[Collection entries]
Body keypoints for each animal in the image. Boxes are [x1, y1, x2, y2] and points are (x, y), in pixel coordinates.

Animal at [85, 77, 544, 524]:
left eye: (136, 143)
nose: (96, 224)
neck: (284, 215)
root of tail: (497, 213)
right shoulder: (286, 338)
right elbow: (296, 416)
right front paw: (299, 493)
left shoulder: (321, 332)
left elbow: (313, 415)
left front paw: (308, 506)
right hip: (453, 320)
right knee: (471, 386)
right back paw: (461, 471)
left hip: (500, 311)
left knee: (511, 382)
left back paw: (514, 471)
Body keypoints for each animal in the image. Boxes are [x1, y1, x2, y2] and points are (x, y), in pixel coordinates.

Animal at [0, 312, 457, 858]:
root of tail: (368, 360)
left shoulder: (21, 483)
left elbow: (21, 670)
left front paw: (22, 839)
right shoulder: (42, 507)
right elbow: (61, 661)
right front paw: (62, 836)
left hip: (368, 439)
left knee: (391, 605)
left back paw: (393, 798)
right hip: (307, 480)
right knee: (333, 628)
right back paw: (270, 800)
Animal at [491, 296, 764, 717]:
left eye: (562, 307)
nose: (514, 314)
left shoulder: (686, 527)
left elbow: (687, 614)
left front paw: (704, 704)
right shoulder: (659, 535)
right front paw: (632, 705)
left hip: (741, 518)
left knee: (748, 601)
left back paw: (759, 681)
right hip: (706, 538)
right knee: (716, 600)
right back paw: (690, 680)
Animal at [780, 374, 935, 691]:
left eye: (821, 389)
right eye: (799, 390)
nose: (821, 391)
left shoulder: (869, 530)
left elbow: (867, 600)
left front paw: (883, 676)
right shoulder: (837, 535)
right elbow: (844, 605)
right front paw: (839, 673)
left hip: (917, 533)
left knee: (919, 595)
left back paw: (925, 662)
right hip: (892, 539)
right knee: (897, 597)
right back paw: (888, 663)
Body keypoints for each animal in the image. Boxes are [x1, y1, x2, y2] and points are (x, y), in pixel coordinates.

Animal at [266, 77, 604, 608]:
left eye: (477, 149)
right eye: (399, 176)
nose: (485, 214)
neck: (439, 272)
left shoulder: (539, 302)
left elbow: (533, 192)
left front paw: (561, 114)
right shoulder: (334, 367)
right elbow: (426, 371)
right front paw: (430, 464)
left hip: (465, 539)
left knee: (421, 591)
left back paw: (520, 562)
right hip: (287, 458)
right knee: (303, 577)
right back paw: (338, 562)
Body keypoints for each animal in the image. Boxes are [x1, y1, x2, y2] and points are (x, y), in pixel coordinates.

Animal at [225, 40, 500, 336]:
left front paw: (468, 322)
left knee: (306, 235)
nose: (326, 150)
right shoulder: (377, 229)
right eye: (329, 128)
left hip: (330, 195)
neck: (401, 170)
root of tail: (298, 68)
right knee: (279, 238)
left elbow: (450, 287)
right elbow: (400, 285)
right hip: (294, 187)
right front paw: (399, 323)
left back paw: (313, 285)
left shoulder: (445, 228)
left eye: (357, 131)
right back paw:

TASK TO COMPLETE
Reproduce the entries exactly, but only from their first line to the line holding "left front paw: (561, 114)", with that last line kept.

SOLVED EXERCISE
Body keypoints for each animal in the image. Boxes are [x1, y1, x2, y2] and points are (x, y), in pixel coordinates.

Animal at [85, 77, 544, 524]:
left eye: (136, 143)
nose: (96, 224)
neck: (284, 215)
root of tail: (497, 213)
right shoulder: (286, 338)
right elbow: (296, 416)
right front paw: (299, 493)
left shoulder: (321, 332)
left elbow: (313, 415)
left front paw: (308, 506)
right hip: (453, 320)
right knee: (471, 386)
right back paw: (461, 471)
left hip: (500, 311)
left knee: (511, 382)
left back paw: (514, 471)
Body keypoints for each animal in the image. Boxes are [x1, y1, x2, y2] and points are (x, y), in pixel coordinates.

Animal at [0, 312, 457, 858]:
root of tail: (368, 360)
left shoulder: (21, 483)
left elbow: (21, 670)
left front paw: (22, 839)
right shoulder: (42, 507)
right elbow: (61, 661)
right front paw: (62, 836)
left hip: (368, 439)
left knee: (391, 605)
left back paw: (393, 798)
right hip: (307, 480)
right knee: (333, 628)
right back paw: (270, 800)
Animal at [491, 296, 764, 717]:
left eye: (562, 307)
nose: (514, 314)
left shoulder: (686, 527)
left elbow: (687, 614)
left front paw: (704, 704)
right shoulder: (659, 535)
right front paw: (632, 705)
left hip: (741, 518)
left knee: (748, 601)
left back paw: (759, 681)
right hip: (706, 538)
right knee: (716, 600)
right back paw: (690, 680)
Animal at [780, 374, 935, 691]:
left eye: (821, 389)
right eye: (799, 390)
nose: (821, 391)
left shoulder: (869, 530)
left elbow: (867, 600)
left front paw: (883, 676)
right shoulder: (837, 535)
right elbow: (844, 605)
right front paw: (839, 673)
left hip: (917, 533)
left knee: (919, 595)
left back paw: (925, 662)
right hip: (892, 539)
right knee: (897, 597)
right back paw: (888, 663)
Body keypoints for each animal in the image. Boxes are [x1, y1, x2, y2] and points are (x, y), in pixel coordinates.

Animal at [266, 77, 604, 608]:
left eye: (477, 149)
right eye: (399, 176)
nose: (485, 214)
neck: (439, 272)
left shoulder: (539, 302)
left elbow: (533, 192)
left front paw: (561, 114)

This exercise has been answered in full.